The advisory from several government agencies warning of increased ransomware attacks on healthcare organizations during an ongoing public health crisis demonstrates that ransomware operators will stop at nothing to get their payouts. While some gangs previously announced they planned to pause attacks on healthcare providers during COVID-19, attacks like the one on UHS earlier this month prove they aren’t slowing down. This warning doesn’t come as a surprise – hitting industries like healthcare while they’re vulnerable is par for the course for cybercriminals. But, that doesn’t mean these organizations can’t fight back by implementing proactive data protection, business continuity, and disaster recovery protocols.

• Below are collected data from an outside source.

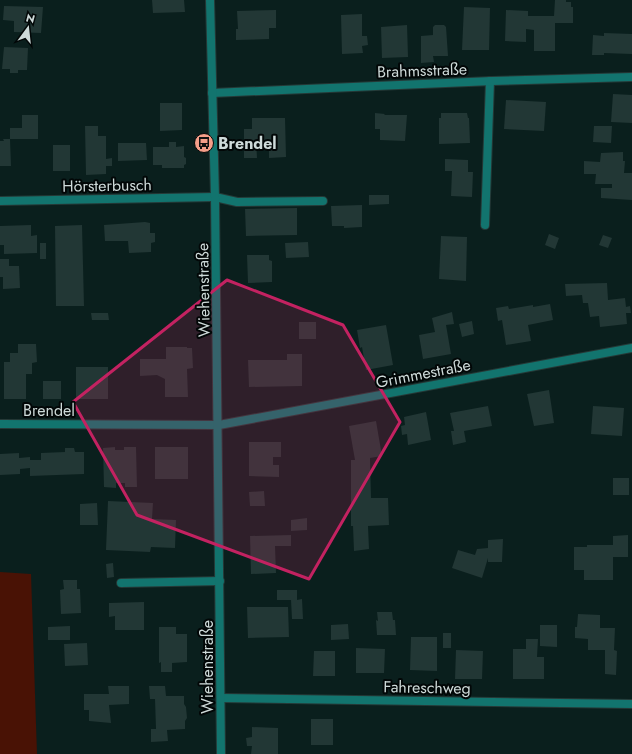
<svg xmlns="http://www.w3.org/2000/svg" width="632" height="754" font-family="Jost,sans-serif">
	<rect width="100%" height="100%" fill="#0a1f1d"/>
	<path fill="#491205" d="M0 572 31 574 37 754H0Z"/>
	<g fill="#223735">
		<path d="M152 0H184L185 12 153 13Z"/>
		<path d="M555 0H566V2H571V7H573V23H555V51H534V30L526 29V42L505 41 506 10 528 11V16H554Z"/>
		<path d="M4 6 43 7 41 33 14 32V21L3 20Z"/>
		<path d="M464 7 490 8 489 50H462Z"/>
		<path d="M276 10V28H269V39L236 40V29H238L237 11Z"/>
		<path d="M362 14V36H367L368 45 362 46 363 53 342 54 341 15Z"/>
		<path d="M407 25 408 57 382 58 381 27Z"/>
		<path d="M435 25H444L446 27 448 56H433L434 62 421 63V36L433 35V27Z"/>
		<path d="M604 33 632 34V54L604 53V55H592L593 35 604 36Z"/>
		<path d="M4 47 28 48 27 70H18V73H10V69H2Z"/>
		<path d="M613 94 632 95V123L611 122Z"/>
		<path d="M506 100 546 102 544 131 504 129Z"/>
		<path d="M160 103H182V130L160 131Z"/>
		<path d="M375 113 385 114 384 115H407L405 141 380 140V129H375Z"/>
		<path d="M441 113H467L468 118H469L470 143 439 144V118H441Z"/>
		<path d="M22 115H38V139H10L11 166H0V141H4L3 139H10V128H22Z"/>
		<path d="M252 118H285L286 157 269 158V151H271L270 140H256L257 158H244V129H252Z"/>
		<path d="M85 126H98V136H106V159L112 158V166H106V174L86 175Z"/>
		<path d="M594 126H612L611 143 593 142Z"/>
		<path d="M169 142H176V147L184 146V157L186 158V164L184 165V168H162V165H153V147H169Z"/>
		<path d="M118 143H146L147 160 118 161Z"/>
		<rect x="53" y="145" width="17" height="26"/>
		<path d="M623 152V161H625L624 173H632V200L601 198V188H612V184H595L596 174H584V161L600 162 601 153Z"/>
		<path d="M445 159 468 160V172H473L472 197 451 196 452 171H445Z"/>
		<path d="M369 195H389V204L369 205Z"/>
		<path d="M362 205V227L344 228V226H332L331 206Z"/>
		<path d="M297 208V235L246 236 245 209Z"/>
		<path d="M145 222 150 223V233H155V242L151 243V252L129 253 128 241H105L104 225Z"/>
		<path d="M31 225V236L37 235V253L4 254V245H0V226Z"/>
		<path d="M82 225 84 306H56L55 226Z"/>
		<path d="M549 234 559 238 555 249 545 245Z"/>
		<path d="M603 235 612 238 608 248 599 245Z"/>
		<path d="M441 236 467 237 466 281 439 279Z"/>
		<path d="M308 242 309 257 286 258 285 243Z"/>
		<rect x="40" y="243" width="6" height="16"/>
		<path d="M247 255H269V260L272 261V282L248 283Z"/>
		<path d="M0 259H9V266H19L20 288 3 289V277H0Z"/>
		<path d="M607 283 608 300 625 298 626 307 630 306 631 313H626L627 324 600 327 599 316 590 317 588 303H583L582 295 566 296 565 284Z"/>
		<path d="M550 304 553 320 528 325 531 341 506 345 502 320 498 321 496 308 508 306 509 309 533 305V307Z"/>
		<path d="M452 312 454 324 446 325 451 354 423 359 419 335 435 332 432 318Z"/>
		<path d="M91 313H108L109 320H92Z"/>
		<path d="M472 321 474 334 462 337 459 324Z"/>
		<rect x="299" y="322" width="17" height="17"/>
		<path d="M386 325 393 365 366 370 362 347 360 348 357 330Z"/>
		<path d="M18 344H36L37 362 32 363V374H26V399H4V362H10V353H18Z"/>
		<path d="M166 347H187V348H192L193 368 187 369 188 397H165V379L157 375 140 376V359H166Z"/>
		<path d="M287 354H302V386L249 387 248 360H287Z"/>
		<rect x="76" y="367" width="32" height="32"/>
		<rect x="43" y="381" width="18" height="18"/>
		<path d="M549 390 554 423 534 426 527 394Z"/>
		<path d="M488 406 492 426 464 431 466 442 453 445 451 431H454L450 413Z"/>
		<path d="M593 406 624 408 622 436 591 434Z"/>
		<path d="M426 412 431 440 408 445 407 434 402 435 401 426 405 425 404 417Z"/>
		<path d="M376 421 382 456 370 458 371 498H388L389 525 368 526 369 549 354 551 353 526H351V460H355L349 426Z"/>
		<path d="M249 442H281V457H273V465H279V477L249 476Z"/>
		<path d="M115 447V450H124V447H136L137 487H125V483H116V488L104 487 103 448Z"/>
		<rect x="155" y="447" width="33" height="32"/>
		<path d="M65 448H74L75 452H84V474L30 476V468L20 469V474L0 475V454L19 453V458L30 457V460H41V453L65 452Z"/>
		<rect x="613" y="478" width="16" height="17"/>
		<path d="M264 491 265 506H250L249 492Z"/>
		<path d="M108 501 153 503 152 519 176 520 175 548 151 547 150 552 106 550Z"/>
		<path d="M97 503 98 525H80V504Z"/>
		<path d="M307 518V530L291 531V520Z"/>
		<path d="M291 535V546H275L276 573 251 574 250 536Z"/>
		<path d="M628 535V557H613V580H584V570H574V547H587V545H613V536Z"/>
		<path d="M503 539 502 562H488V558L482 578 452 568 458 550 475 555 477 549 488 548V540Z"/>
		<path d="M113 563 114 577 107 578 106 564Z"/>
		<path d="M63 580H77V589H80L81 613 61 614 60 590 64 589Z"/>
		<path d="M277 590H297V600L302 599 303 619H292L291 600H277Z"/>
		<path d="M144 602V630H115V616L109 617V603Z"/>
		<path d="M247 607H288L289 637 248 638Z"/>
		<path d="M377 612H392L393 620H395L396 635H377L376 620 378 621Z"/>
		<path d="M578 614 600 615V628H615L614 650 617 651 616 675 605 674V650H588V639L575 638V627H577Z"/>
		<path d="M348 624 349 639 331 640V625Z"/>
		<path d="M540 625H557V647L540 646Z"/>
		<path d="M70 626V640H48V627Z"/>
		<path d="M159 627H176V634H187V662L172 663V672H161V662L159 663Z"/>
		<rect x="443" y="633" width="8" height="15"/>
		<path d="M411 637H437V671L410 670Z"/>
		<path d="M526 639H538L537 657H544V679H513V649H526Z"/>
		<path d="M87 643 88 665 65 666 64 644Z"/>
		<path d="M356 648 385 649 384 673H356Z"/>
		<path d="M456 650 483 651 482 679H455Z"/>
		<path d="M314 651H335V676H313Z"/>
		<path d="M108 686H129V704L109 705 111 723 89 721V710H84V694H109Z"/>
		<path d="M149 686H165L166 696H184V704L186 707 187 718 185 721V729L167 730 168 741 151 742V729H156L155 699H150Z"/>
		<rect x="311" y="719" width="22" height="26"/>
		<path d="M252 727 278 728V754H251L252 746H247L246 738 252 737Z"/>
	</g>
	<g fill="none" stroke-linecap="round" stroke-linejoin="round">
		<g stroke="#253937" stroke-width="10">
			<g id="service">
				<path d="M215 197 237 202 323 201"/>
				<path d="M485 225 490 81"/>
			</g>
		</g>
		<g stroke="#253937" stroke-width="10">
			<g id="minor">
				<path d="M212 93 492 81 632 77"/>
				<path d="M0 201 215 197"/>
				<path d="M0 424 219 425 632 348"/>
				<path d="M121 583 220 581"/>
				<path d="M221 698 632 704"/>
			</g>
		</g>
		<g stroke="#253937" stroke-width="10">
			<path id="tertiary" d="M210 0 215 197 221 754"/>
		</g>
		<use href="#service" stroke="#12746e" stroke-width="8"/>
		<use href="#minor" stroke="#12746e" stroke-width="8"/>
		<use href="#tertiary" stroke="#12746e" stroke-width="8"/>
	</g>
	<path fill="#c32261" fill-opacity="0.2" stroke="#c32261" stroke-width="3" stroke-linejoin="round" d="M227 280 343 325 400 422 309 579 137 515 73 402Z"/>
	<defs>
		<g id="bus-disc" transform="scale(1)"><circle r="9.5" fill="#f49e89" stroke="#020707"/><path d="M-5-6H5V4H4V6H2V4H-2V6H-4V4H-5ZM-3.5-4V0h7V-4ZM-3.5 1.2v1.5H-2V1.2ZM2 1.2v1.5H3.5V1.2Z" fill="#111"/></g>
	</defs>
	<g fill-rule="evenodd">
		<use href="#bus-disc" x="204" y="143"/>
	</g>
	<g text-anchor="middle" stroke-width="4" stroke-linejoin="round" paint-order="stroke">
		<g font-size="16" fill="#cedad9" stroke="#020707">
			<text transform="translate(422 70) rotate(-2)" y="6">Brahmsstraße</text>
			<text transform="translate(107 185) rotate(-1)" y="6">Hörsterbusch</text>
			<text transform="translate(203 290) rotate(-91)" y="6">Wiehenstraße</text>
			<text transform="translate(423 373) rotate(-11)" y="6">Grimmestraße</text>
			<text x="49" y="416">Brendel</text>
			<text transform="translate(207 667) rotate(-90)" y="6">Wiehenstraße</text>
			<text transform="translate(427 687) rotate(1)" y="6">Fahreschweg</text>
		</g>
		<g font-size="16" font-weight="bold" fill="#cedad9" stroke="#020707" text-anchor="start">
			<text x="218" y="149">Brendel</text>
		</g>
	</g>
	<g transform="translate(28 28) rotate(15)" stroke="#020707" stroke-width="3" paint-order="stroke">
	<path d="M0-3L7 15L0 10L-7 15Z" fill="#cedad9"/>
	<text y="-6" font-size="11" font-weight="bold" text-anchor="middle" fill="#cedad9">N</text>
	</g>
</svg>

Given that healthcare organizations rely heavily on interconnected IoT devices that often can’t be fully secured with just traditional endpoint protection, it’s important to integrate cybersecurity protocols with backup and disaster recovery to make the process of thwarting attacks smoother. In line with the guidelines from the FBI, healthcare organizations should have a strong backup system to safeguard patient data – treating backups as critical IT infrastructure will help ensure they don’t become compromised and irrecoverable. With lives on the line, the importance of protecting critical healthcare data cannot be underestimated.
The reason these attackers are going after hospitals is because they’re easy money and easy to attack. Hospitals need to have these records and, even prior to COVID-19, hospitals are known to have issues with allocating budget for security staff and resources in order to help prevent and respond to data breaches like these.
Even if a hospital pays the ransom, that doesn’t necessarily mean that the attacker just hands over the key and then deletes it all on their end. Health profiles are worth a lot more than social security numbers, and attackers can turn that data around and sell it for a lot of money. So for attackers, getting health profiles is the cream of the crop – they’re gold.
I strongly believe that these types of attacks can all be avoided by just being more paranoid with emails, text messages, and phone calls. Every single person holds the key to opening the door for an attacker. And the one thing hospitals can do to help prevent these types of attacks is to simply train their staff. Realize that every single staff member needs to be on their guard at all times. Make training a priority – pretend you’re going through a breach. Make sure you run updates. Be running the latest firmware. Patch what needs to be patched, and know what to prioritize. Attackers don’t typically go after security personnel these days, they go after IT folks, admin staff, anybody that ever has access to any network within the hospital.
You can’t just be waiting for something to happen. You have to be proactive. If hospitals don’t have the staff to stay on top of this stuff, they just need to hire. They have the money – there’s really no excuse. It’s pandemic times – hospitals are absolutely targets and, at the end of the day, any funds put toward security is an investment by the hospital in its staff and its patients.